The five-field complex, along with a concession/storage/office building, picnic shelter and playground, is set to be dedicated Sept. 6, the first day of the fall park soccer league season.
It's been nearly nine years since it became evident the soccer program in the city was outgrowing the city's fields. Soccer coaches got together in 1999 to plead their case about the need for facilities. However, at a price tag of $1.2 million back then, city leaders put a halt to a publically funded complex.
For a time soccer enthusiasts worked to raise money and volunteered their time to turn the fallow cornfields on the east side of Imagination Glen Park into soccer fields.
Finally in December 2001, a traditional groundbreaking ceremony was held in a muddy field. Still, because of funding, the project lagged.
Several years later, the complex is a reality and has come in under the original cost estimate. Dave Byers, parks department director of sports management, said the cost of the project is somewhere between $700,000 and $800,000.
Some $380,000 came from a 2004 bond issue, and the department received two grants, $200,000 in federal land and water conservation funding and $50,000 from the Save the Dunes Council, for the green roof on the concession building.
The new complex will solve the soccer space problem, Byers said. Some 500 youngsters play park soccer each spring and fall. A few hundred more compete in the youth soccer program and will be able to use the fields. There is also a small warm-up area.
The five fields measure 300 feet by 225 feet and are U.S. regulation size.
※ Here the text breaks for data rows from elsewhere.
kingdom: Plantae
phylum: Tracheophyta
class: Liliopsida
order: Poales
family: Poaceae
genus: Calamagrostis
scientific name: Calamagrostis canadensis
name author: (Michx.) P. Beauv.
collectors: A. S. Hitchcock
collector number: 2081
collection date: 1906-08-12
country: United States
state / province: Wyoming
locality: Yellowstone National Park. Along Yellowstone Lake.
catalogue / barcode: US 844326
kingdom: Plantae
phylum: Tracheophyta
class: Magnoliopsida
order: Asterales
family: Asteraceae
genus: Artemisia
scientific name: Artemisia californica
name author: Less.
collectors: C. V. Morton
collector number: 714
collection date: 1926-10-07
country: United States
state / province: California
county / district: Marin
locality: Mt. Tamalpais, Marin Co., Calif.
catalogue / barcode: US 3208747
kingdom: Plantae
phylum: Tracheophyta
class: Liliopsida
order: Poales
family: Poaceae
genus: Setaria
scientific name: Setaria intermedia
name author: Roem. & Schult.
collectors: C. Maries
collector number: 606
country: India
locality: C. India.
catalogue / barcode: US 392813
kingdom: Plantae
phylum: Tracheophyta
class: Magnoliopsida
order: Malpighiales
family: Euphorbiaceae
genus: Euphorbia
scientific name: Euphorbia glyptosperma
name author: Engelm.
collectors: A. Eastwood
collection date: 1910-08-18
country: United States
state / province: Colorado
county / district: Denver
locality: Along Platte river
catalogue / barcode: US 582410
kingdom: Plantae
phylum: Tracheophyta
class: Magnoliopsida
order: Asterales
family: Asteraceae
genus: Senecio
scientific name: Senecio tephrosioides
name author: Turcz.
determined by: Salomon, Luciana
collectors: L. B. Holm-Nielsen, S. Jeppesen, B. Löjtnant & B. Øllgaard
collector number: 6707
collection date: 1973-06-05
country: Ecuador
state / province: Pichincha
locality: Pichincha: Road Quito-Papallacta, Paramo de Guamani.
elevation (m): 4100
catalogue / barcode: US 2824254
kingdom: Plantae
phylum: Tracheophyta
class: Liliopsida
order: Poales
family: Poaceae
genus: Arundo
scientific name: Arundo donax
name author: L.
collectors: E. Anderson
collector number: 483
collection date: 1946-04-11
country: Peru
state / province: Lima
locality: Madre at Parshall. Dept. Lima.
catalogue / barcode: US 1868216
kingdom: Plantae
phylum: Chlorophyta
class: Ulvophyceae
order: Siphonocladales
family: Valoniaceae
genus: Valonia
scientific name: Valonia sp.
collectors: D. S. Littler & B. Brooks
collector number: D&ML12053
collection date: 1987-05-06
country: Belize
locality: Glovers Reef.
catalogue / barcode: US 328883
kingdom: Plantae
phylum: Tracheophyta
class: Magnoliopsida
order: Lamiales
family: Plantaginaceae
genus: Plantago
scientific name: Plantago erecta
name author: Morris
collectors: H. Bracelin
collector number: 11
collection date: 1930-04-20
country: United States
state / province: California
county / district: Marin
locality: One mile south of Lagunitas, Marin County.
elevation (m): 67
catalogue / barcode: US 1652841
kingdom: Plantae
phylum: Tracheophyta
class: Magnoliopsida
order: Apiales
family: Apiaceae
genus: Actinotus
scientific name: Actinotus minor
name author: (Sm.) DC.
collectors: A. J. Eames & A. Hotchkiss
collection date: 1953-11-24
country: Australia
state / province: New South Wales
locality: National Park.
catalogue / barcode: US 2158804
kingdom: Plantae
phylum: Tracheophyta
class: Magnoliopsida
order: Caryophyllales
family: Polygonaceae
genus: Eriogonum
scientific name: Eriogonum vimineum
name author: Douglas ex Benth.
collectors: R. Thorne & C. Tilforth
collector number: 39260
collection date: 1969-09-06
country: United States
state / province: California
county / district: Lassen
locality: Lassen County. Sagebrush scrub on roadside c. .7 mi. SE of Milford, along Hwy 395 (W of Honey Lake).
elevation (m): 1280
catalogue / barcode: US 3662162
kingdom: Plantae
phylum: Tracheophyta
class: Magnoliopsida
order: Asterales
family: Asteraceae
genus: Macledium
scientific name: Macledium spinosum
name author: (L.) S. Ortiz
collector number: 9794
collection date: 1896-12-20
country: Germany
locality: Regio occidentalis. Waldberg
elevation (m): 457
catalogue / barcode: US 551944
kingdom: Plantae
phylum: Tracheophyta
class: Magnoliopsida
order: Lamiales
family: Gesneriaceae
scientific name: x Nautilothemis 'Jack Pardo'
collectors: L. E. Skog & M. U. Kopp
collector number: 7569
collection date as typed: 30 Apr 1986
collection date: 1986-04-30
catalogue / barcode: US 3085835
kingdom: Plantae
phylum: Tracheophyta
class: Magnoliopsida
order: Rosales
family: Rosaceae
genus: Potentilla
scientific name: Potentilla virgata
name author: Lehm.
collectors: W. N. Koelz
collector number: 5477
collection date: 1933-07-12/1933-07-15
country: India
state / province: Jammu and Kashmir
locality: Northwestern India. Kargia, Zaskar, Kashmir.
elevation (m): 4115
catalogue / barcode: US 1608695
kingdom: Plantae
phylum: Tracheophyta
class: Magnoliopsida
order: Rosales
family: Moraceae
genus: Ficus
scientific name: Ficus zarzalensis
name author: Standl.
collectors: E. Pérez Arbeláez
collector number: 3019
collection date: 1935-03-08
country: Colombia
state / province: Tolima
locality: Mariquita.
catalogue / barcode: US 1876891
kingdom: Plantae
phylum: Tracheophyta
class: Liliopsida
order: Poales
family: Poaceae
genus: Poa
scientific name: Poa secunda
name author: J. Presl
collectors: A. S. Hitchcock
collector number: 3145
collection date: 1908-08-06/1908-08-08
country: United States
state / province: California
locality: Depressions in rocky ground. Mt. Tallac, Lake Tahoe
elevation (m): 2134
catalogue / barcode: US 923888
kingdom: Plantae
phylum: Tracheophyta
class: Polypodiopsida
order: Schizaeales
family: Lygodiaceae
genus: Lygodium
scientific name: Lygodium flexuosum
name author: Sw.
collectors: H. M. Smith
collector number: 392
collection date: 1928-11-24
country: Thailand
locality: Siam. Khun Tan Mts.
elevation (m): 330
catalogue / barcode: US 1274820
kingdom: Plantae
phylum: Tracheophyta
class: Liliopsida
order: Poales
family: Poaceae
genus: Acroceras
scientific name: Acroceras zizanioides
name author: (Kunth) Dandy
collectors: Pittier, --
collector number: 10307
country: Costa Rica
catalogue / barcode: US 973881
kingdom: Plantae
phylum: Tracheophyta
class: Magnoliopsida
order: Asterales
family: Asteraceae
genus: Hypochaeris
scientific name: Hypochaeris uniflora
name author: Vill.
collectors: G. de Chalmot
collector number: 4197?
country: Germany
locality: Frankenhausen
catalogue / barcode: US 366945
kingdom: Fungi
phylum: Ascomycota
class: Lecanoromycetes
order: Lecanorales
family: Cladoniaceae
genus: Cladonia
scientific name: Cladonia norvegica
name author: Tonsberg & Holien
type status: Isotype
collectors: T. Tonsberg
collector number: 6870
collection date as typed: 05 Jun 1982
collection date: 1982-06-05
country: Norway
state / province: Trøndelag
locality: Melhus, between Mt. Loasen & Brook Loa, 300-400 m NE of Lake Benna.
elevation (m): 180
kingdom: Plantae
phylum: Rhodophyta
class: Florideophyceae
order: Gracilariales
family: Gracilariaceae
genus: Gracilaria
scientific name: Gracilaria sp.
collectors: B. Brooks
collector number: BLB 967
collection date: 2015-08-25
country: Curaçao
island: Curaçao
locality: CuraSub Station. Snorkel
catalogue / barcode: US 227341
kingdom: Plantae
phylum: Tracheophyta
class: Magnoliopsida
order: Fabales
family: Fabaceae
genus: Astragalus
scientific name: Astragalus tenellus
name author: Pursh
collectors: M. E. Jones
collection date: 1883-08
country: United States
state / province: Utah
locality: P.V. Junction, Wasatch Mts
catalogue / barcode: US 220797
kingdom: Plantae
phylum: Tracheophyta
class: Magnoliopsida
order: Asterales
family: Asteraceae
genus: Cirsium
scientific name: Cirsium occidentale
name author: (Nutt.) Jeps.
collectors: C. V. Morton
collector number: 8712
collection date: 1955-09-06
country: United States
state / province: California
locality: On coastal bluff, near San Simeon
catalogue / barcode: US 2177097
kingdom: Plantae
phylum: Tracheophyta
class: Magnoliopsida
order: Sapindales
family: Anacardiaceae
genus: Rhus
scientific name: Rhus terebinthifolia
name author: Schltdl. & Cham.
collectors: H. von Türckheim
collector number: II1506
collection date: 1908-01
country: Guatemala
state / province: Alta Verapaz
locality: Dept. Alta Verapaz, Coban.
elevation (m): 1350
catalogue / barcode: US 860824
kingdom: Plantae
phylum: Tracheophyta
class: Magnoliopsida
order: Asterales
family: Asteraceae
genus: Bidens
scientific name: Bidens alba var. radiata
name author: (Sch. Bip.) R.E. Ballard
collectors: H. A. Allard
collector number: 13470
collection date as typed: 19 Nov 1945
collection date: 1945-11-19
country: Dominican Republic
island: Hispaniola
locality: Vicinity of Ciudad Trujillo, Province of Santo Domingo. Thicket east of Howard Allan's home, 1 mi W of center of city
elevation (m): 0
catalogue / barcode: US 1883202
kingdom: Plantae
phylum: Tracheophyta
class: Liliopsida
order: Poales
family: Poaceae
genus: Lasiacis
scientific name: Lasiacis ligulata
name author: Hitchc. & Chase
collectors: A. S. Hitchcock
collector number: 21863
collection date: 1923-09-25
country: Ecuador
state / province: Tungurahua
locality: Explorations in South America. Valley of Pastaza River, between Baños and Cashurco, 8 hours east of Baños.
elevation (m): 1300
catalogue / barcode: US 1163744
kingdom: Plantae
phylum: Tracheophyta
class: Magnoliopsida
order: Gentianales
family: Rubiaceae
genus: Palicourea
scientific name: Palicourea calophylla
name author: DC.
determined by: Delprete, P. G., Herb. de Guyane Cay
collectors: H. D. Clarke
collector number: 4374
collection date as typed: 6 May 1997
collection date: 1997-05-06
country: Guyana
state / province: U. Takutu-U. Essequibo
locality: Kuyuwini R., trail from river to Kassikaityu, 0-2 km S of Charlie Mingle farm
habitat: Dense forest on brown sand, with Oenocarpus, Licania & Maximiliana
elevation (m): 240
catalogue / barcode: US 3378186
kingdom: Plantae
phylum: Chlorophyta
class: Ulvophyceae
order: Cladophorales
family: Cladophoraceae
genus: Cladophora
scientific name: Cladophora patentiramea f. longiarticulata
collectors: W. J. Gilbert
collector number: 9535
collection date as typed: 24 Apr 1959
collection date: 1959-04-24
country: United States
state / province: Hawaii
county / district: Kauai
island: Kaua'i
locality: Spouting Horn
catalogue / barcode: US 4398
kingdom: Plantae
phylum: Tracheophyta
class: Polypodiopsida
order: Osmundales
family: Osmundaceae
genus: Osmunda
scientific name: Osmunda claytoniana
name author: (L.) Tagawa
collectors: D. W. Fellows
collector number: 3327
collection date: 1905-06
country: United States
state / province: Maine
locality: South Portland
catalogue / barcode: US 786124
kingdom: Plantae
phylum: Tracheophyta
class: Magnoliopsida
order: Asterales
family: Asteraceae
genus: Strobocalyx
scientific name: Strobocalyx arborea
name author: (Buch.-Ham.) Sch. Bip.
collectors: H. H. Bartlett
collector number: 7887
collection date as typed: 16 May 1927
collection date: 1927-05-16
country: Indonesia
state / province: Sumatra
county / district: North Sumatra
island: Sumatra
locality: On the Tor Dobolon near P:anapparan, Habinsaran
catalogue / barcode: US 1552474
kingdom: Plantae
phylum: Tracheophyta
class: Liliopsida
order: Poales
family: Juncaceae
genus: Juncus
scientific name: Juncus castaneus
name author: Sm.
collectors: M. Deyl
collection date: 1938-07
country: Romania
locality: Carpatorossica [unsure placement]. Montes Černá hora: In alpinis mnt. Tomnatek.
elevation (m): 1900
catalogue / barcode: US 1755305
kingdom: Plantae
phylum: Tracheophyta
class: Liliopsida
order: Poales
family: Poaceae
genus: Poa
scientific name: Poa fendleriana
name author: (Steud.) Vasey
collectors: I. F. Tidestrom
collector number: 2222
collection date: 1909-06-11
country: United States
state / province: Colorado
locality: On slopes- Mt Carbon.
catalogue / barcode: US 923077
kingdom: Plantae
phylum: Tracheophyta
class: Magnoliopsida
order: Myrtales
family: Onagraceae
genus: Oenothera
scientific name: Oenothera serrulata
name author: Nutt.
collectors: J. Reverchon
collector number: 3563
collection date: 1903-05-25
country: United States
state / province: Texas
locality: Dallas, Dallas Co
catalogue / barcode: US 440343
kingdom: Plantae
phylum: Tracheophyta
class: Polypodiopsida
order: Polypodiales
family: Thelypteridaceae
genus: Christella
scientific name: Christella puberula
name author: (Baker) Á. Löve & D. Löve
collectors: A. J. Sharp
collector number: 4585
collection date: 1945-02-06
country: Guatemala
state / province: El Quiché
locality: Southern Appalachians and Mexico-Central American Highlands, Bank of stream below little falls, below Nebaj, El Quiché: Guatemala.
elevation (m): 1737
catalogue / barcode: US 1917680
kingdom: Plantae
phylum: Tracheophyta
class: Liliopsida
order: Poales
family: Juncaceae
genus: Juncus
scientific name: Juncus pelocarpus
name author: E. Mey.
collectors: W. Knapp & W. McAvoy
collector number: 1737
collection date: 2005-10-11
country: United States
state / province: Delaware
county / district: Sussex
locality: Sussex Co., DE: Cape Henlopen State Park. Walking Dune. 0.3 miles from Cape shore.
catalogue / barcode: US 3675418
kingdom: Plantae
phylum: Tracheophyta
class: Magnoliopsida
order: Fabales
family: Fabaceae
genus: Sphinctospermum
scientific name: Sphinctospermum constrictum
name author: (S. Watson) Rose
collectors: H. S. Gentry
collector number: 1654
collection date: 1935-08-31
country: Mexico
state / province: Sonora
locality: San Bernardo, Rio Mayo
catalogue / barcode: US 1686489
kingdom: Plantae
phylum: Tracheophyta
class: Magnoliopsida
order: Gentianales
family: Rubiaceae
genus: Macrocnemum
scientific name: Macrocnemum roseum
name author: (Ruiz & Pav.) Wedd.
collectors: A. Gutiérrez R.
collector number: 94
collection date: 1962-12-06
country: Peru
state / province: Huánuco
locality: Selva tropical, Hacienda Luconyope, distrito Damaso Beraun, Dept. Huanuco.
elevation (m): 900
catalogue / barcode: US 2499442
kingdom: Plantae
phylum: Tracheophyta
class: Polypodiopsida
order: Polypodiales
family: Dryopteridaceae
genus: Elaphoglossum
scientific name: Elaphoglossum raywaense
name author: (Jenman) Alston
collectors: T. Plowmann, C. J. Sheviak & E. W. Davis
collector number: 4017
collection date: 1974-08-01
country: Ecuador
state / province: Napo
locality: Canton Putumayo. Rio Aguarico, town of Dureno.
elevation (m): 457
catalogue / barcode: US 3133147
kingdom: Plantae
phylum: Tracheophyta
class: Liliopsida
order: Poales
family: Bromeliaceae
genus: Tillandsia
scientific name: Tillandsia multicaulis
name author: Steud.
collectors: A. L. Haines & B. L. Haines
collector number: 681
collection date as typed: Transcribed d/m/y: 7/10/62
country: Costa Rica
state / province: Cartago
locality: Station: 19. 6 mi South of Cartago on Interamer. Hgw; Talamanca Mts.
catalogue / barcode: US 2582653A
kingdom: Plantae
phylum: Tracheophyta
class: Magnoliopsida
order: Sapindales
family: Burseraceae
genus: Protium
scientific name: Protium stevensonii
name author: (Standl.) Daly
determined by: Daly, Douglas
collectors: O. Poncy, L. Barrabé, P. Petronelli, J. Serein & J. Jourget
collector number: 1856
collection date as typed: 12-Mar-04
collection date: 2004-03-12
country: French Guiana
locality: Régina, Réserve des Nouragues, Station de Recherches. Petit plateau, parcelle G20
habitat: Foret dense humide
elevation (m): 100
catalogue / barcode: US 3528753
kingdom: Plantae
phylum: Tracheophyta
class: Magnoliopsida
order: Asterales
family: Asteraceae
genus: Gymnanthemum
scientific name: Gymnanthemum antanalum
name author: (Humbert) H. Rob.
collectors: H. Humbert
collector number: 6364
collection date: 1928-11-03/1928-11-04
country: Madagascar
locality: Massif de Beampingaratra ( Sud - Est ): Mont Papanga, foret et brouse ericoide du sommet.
Because younger divisions often play on smaller fields, portable goals can be used to divide the larger fields for practice and for games. Byers said there will be plenty of room for team practices.
The new complex also will allow the department to rent out the fields for tournaments and other events, he said.
Byers said it has been "extremely important" for the department to provide a separate, dedicated space for the soccer program. Until now the soccer fields were adjacent to the softball complex, which caused occasional parking problems if activities were going on in both areas.
The complex is off Ind. 149 adjacent to the Steel Wheels BMX track and offers access to both the Iron Horse Heritage and Prairie Duneland trails.
The dedication ceremony will begin at 10 a.m. Sept. 6 and will include a ceremonial ribbon-cutting. Mayor Olga Velazquez and former Park Superintendent Carl Fisher are scheduled to be on hand for the ceremony.
Posted in Local on Monday, August 25, 2008 12:00 am Updated: 12:40 am.